• Assigned task: Repeat only what appears from the line containing "- learn useState" through the last line of the listing below, exactly as written.

Source data START

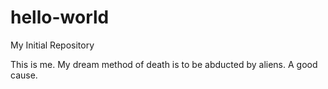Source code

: # hello-world
My Initial Repository


This is me. My dream method of death is to be abducted by aliens. 
A good cause.
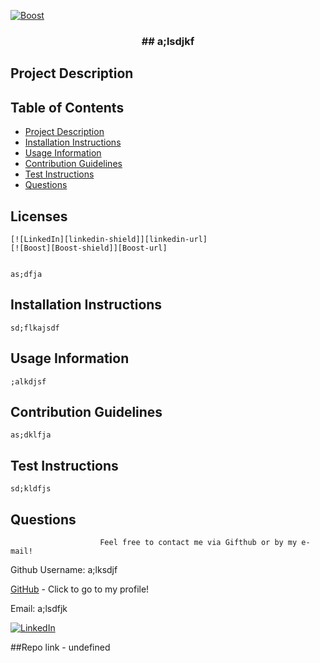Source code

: [![Boost][Boost-shield]][Boost-url] <h3 align = "center">## a;lsdjkf </h3>
                        
 ## Project Description 
                        
 ## Table of Contents
* [Project Description](#project-description)
* [Installation Instructions](#installation-instructions)
* [Usage Information](#usage-information)
* [Contribution Guidelines](#contribution-guidelines)
* [Test Instructions](#test-instructions)
* [Questions](#questions)

    
 
## Licenses    
    [![LinkedIn][linkedin-shield]][linkedin-url]
    [![Boost][Boost-shield]][Boost-url]

    
    as;dfja
                        
 ## Installation Instructions

    sd;flkajsdf
                        
 ## Usage Information
 
    ;alkdjsf
                        
 ## Contribution Guidelines
 
    as;dklfja
                        
 ## Test Instructions
 
    sd;kldfjs
                        
 ## Questions
 
                        Feel free to contact me via Gifthub or by my e-mail!
Github Username:  a;lksdjf

 <a href = "https://github.com/a;lksdjf">GitHub</a> - Click to go to my profile!

 Email:  a;lsdfjk

 [![LinkedIn][linkedin-shield]][linkedin-url]

[linkedin-shield]: https://img.shields.io/badge/-LinkedIn-black.svg?style=flat-square&logo=linkedin&colorB=555
[linkedin-url]: https://linkedin.com/in/ryangbraun
[Boost-shield]: https://img.shields.io/badge/License-Boost%201.0-lightblue.svg
[Boost-url]: https://www.boost.org/LICENSE_1_0.txt
                        ##Repo link - undefined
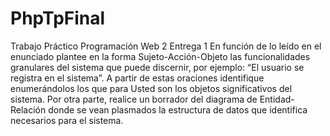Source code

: # PhpTpFinal
Trabajo Práctico Programación Web 2
Entrega 1
En función de lo leído en el enunciado plantee en la forma Sujeto-Acción-Objeto las funcionalidades
granulares del sistema que puede discernir, por ejemplo: “El usuario se registra en el sistema”.
A partir de estas oraciones identifique enumerándolos los que para Usted son los objetos significativos
del sistema.
Por otra parte, realice un borrador del diagrama de Entidad-Relación donde se vean plasmados la
estructura de datos que identifica necesarios para el sistema.
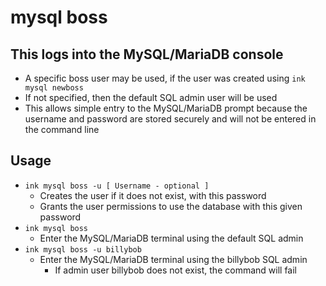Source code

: # mysql boss

## This logs into the MySQL/MariaDB console
- A specific boss user may be used, if the user was created using `ink mysql newboss`
- If not specified, then the default SQL admin user will be used
- This allows simple entry to the MySQL/MariaDB prompt because the username and password are stored securely and will not be entered in the command line

## Usage
- `ink mysql boss -u [ Username - optional ]`
  - Creates the user if it does not exist, with this password
  - Grants the user permissions to use the database with this given password
- `ink mysql boss`
  - Enter the MySQL/MariaDB terminal using the default SQL admin
- `ink mysql boss -u billybob`
  - Enter the MySQL/MariaDB terminal using the billybob SQL admin
    - If admin user billybob does not exist, the command will fail
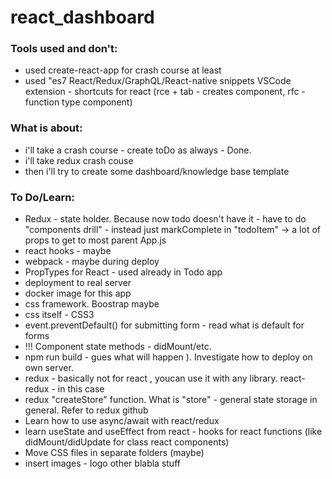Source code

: # react_dashboard



### Tools used and don't:
- used create-react-app for crash course at least
- used "es7 React/Redux/GraphQL/React-native snippets VSCode extension - shortcuts for react (rce + tab - creates component, rfc - function type component)

### What is about: 
- i'll take a crash course - create toDo as always - Done.
- i'll take redux crash couse 
- then i'll try to create some dashboard/knowledge base template


### To Do/Learn:
- Redux - state holder. Because now todo doesn't have it - have to do "components drill" - instead just markComplete in "todoItem" -> a lot of props to get to most parent App.js
- react hooks - maybe
- webpack - maybe during deploy
- PropTypes for React - used already in Todo app
- deployment to real server 
- docker image for this app
- css framework. Boostrap maybe
- css itself - CSS3
- event.preventDefault() for submitting form - read what is default for forms
- !!! Component state methods - didMount/etc.
- npm run build - gues what will happen ). Investigate how to deploy on own server. 
- redux - basically not for react , youcan use it with any library. react-redux - in this case
- redux "createStore" function. What is "store" - general state storage in general. Refer to redux github
- Learn how to use async/await with react/redux
- learn useState and useEffect from react - hooks for react functions (like didMount/didUpdate for class react components)
- Move CSS files in separate folders (maybe)
- insert images - logo other blabla stuff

Source data END

• Solution to the problem:
- learn useState and useEffect from react - hooks for react functions (like didMount/didUpdate for class react components)
- Move CSS files in separate folders (maybe)
- insert images - logo other blabla stuff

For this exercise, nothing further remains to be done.